Carney’s first act was to reassure the chair of a parliamentary women’s group that portraits of women would continue to be included on bank notes. (Jane Austen is widely considered the front runner for the next choice.) But shouldn’t he be thinking of less superficial ways in which money might be more like art? The price of money – the interest rate – is too low. So far from encouraging growth, in current circumstances this is having the opposite effect. It is not merely the obvious fact that savers feel impoverished, and do not spend; but borrowers too share the dismal gloom that is the real brake on growth. We are told that this is about facilitating investment: but what sensible project will run on 0.5% base rate, but not on say 4 or 5%? Far more important in any investment appraisal is the evaluation of project revenues, and a positive climate will more than compensate for the extra cost of borrowing.
Cynics will note that politicians’ constant emphasis on the plight of borrowers to the exclusion of the interests of savers reflects their voting power rather than aggregate volumes of money.

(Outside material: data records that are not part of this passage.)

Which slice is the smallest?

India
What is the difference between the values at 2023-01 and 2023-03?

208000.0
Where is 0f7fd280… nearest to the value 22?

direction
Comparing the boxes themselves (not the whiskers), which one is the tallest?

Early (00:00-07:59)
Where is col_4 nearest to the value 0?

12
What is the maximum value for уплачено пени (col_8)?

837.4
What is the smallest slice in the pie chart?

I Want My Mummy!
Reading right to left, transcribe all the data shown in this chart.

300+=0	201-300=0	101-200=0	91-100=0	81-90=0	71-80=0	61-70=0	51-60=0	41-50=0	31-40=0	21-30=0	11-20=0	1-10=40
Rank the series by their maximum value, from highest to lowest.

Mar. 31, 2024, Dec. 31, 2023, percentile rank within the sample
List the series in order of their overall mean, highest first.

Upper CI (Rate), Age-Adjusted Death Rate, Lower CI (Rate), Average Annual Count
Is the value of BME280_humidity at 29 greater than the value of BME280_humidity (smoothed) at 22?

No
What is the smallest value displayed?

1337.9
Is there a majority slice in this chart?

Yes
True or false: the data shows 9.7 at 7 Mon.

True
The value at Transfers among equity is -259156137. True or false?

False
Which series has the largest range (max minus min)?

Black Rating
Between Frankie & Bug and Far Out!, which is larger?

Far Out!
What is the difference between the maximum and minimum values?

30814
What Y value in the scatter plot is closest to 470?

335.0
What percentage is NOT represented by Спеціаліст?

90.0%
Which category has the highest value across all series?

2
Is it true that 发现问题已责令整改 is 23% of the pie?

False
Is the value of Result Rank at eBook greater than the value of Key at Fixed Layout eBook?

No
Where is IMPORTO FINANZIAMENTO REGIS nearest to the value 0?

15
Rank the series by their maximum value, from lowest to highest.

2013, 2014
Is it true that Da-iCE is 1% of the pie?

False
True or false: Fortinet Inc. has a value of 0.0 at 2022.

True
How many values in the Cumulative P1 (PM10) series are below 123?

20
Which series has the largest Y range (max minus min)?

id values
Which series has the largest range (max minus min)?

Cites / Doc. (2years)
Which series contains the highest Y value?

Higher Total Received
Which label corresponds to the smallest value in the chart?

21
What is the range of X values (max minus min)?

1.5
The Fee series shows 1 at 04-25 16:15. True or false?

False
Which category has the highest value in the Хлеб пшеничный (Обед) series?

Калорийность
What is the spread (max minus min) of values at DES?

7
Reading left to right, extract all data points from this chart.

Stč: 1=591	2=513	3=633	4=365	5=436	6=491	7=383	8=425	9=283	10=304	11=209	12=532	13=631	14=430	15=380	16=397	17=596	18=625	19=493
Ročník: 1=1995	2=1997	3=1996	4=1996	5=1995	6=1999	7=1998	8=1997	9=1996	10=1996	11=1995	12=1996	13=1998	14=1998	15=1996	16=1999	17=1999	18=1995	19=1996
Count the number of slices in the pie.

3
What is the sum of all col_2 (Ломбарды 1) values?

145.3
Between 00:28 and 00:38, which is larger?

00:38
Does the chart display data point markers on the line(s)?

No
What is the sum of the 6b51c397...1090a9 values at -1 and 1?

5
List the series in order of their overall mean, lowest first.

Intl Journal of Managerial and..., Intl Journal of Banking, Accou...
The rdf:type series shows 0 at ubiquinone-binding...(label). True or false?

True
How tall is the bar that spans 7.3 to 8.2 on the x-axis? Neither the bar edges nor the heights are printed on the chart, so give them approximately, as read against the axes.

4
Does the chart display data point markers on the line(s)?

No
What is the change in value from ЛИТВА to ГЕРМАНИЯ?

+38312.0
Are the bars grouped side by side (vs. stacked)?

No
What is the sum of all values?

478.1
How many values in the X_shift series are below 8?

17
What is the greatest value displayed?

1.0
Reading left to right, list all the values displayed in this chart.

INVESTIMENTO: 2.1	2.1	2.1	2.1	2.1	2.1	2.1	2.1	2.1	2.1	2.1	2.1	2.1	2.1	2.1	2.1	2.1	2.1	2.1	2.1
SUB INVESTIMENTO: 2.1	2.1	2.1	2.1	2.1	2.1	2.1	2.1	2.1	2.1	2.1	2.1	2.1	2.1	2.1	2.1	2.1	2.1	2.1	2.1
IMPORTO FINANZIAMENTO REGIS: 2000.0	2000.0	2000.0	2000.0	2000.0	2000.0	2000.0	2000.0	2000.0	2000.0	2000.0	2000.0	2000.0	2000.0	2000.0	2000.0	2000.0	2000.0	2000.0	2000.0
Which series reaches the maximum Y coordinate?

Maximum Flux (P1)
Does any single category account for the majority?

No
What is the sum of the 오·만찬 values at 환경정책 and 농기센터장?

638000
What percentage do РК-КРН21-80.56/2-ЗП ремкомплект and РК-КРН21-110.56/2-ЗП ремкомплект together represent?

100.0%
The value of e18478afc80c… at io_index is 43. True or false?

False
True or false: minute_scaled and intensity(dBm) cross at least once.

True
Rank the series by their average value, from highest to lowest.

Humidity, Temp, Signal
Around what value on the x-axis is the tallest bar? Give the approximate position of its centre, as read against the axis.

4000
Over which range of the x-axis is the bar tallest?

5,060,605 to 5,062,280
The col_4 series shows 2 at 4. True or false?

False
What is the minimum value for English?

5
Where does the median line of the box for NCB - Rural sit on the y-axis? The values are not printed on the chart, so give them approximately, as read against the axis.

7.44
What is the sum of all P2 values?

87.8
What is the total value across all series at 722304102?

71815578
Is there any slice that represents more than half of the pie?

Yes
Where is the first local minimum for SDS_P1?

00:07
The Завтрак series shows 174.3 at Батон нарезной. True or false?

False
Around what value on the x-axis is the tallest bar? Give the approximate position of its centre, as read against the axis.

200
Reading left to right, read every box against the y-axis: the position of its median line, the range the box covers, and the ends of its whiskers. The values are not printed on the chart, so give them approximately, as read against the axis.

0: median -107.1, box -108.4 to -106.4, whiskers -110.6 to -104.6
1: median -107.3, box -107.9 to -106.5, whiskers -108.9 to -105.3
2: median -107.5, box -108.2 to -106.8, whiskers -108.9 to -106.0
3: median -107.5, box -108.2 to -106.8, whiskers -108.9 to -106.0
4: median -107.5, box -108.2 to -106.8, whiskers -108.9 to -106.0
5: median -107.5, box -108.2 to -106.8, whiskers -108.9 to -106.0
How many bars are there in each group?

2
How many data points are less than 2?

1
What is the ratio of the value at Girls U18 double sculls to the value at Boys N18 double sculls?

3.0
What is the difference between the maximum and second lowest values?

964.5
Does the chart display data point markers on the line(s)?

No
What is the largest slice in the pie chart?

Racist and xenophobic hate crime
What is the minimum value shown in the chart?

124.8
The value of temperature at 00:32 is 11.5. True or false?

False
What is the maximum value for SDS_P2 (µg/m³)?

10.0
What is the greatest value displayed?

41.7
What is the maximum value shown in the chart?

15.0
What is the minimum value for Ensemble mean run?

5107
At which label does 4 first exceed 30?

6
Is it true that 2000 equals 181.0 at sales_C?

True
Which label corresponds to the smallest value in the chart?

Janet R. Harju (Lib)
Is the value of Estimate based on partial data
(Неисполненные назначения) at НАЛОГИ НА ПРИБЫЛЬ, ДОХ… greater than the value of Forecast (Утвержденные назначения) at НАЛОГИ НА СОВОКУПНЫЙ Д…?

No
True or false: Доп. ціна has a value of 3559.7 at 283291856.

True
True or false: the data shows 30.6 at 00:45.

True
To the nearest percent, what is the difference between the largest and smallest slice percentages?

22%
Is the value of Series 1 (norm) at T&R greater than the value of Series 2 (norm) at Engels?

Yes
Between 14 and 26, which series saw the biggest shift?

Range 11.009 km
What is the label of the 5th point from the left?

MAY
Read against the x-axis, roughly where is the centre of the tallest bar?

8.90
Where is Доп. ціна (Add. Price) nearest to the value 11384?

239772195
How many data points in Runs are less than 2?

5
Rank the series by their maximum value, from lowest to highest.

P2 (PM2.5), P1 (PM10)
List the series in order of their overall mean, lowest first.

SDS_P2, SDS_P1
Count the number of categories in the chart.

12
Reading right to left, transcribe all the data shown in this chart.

Since what savers save is what borrowers borrow, total amounts are roughly equal and opposite: but the distribution is different, and savers are less likely to be swing voters.
The real point here is that Mark Carney, the Bank of England and our politicians remain wedded to concepts of elasticity formed and tested in different conditions. We are now in a glacial recession. They should remember what Richard Feynman demonstrated by putting a rubber band in a glass of iced water.